Rice code works by choosing an certain optimal range in which most of the entropy signal lies within that range, and not too much lies outside it. Let's take the piano music as an example. The encoder chooses rice parameter 6. If for one of the samples the predicition left a residual of 8, we can simply say that it fits and store 8. This takes one bit (to say that the residual fits the 6-bit range) and 6 bits (the rice parameter). However, there will be samples that do not fit the selected range. If it fits the range -64 to +63 instead, the residual is stored as 2 bit + 6 bit. If it fits the range -96 to +95 the residual is stored as 3 bit + 6 bit. If it fits the range -128 to +127 it is stores as 4 bit + 6 bit etc.

This works very well for audio signals. FLAC has to store the model (which is quite small) too of course, but if that model is accurate, the 16-bit input signal can be transformed into a signal that is (for the largest part) 7-bit, with an occasional outlier taking 8 or 9 bit.

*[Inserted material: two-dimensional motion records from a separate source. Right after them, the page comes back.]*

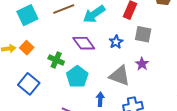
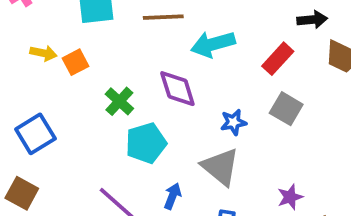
blue star: (116, 42) -> (233, 122), moved
purple star: (142, 64) -> (290, 197), moved
blue square: (29, 84) -> (35, 134), moved

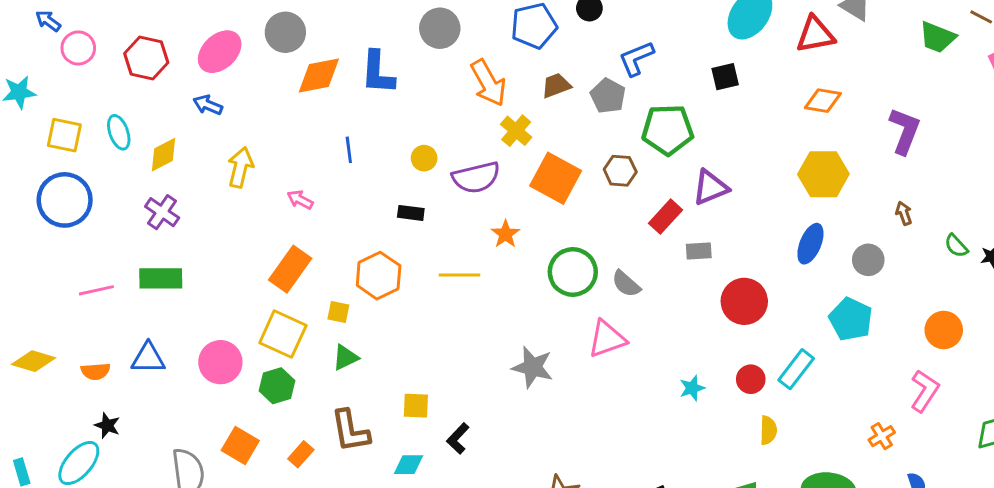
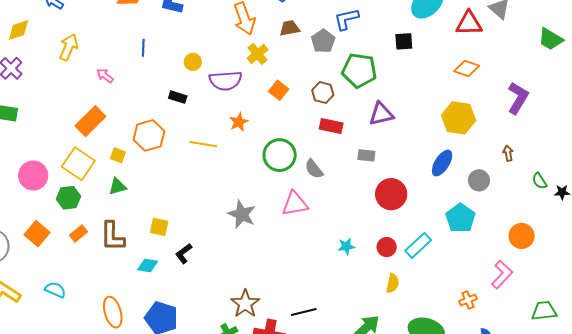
orange square: (556, 178) -> (279, 90), size x0.6
red rectangle: (666, 217) -> (331, 126), moved, turned 50
orange rectangle: (301, 454) -> (78, 233), moved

The problem with the bug here, is that something goes wrong with the selection of the range i.e. rice parameter. If the residual is on average 250, the encoder should pick a rice parameter of 9 to store it as 10 bit. However, in this case, the encoder wrongly picks a rice parameter of 0. Instead of needing only 10 bits to store a single sample residual, it will now need 251 bit on average per sample. This is almost 16 times larger than the original input.

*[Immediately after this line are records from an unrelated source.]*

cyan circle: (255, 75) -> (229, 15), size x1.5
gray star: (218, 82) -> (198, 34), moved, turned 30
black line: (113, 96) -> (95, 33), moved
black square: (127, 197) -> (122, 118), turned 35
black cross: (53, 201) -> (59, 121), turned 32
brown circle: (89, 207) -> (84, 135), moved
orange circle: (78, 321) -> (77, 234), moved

My explanation of rice codes is quite short and might be hard to follow. I you want to know more, please take a look at https://en.wikipedia.org/wiki/Golomb_coding and https://en.wikipedia.org/wiki/Unary_coding The unary coding is the thing that really bloats if something goes wrong.

So, this bloat is still audio data, but the data is not stored in a format that needs less bits, but in one that needs more bits.
Music: sounds arranged such that they construct feelings.

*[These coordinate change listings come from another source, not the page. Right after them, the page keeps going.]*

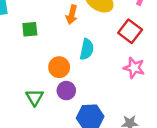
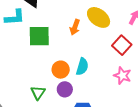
green square: (30, 29) -> (39, 36), size x1.6
cyan semicircle: (87, 49) -> (82, 67), moved

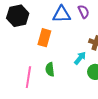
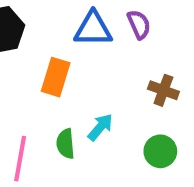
cyan arrow: (80, 58) -> (100, 127), moved

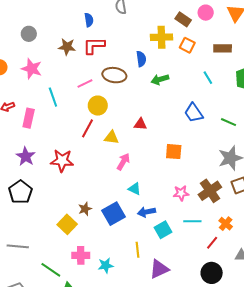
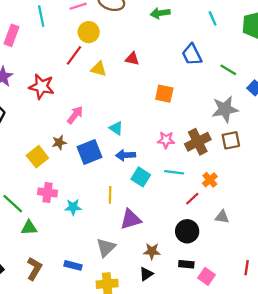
pink arrow: (123, 162) -> (75, 115), moved
cyan square: (163, 230) -> (141, 177), turned -36

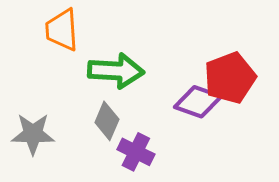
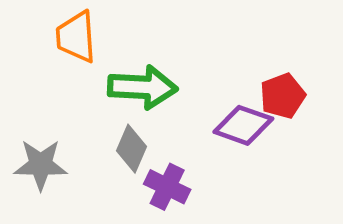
red pentagon: (230, 78) -> (283, 96), size x0.7

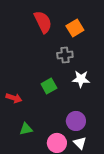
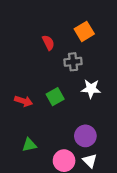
red semicircle: (43, 22) -> (48, 43), moved, size x0.6
red arrow: (14, 98) -> (24, 101), moved

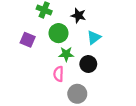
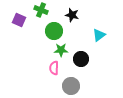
cyan triangle: (94, 38) -> (99, 35), moved
purple square: (28, 40) -> (19, 20), moved

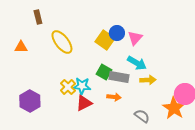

Re: horrendous file bloating when using Flac 1.3.3 binaries from Rarewares

Reply #21
Here's a pull request that should fix this problem:

https://github.com/xiph/flac/pull/251
New compiles below use the above although the changes are not yet incorporated into the git-master. Therefore, I am making them available here for testing but will not update Rarewares until this becomes 'official'.

www.rarewares.org/files/lossless/flac-v1.3.3-b358381-mod-x64.zip

www.rarewares.org/files/lossless/flac-v1.3.3-b358381-mod-x86.zip
 :)

Re: horrendous file bloating when using Flac 1.3.3 binaries from Rarewares

Reply #22
All of the data is compressed music. Iĺl try to explain, but it is a bit technical.
And it was so good an explanation that even a layman like me could understand.
Thank you!
Listen to the music, not the media it's on.
União e reconstrução

Re: horrendous file bloating when using Flac 1.3.3 binaries from Rarewares

Reply #23
All of the data is compressed music. Iĺl try to explain, but it is a bit technical.

You explained it nicely - I think I understood where the problem is.
Error 404; signature server not available.

Re: horrendous file bloating when using Flac 1.3.3 binaries from Rarewares

Reply #24
Hi all,

As said before, I've already sent a patch for this issue here: https://github.com/xiph/flac/pull/251

However, that fixes the overflow triggered. I've now sent in a patch to fix the root cause: https://github.com/xiph/flac/pull/252

In short: I explained in post #20 that sometimes FLAC chooses the wrong rice parameter, which causes enormous file bloat. Because of an overflow, the FLAC encoder actually thinks that the resulting very large frame is the smallest possible. This overflow should be fixed in PR 251, the first patch. This second patch, PR 252, makes FLAC not choose the wrong rice parameter anymore, fixing the root cause.
Music: sounds arranged such that they construct feelings.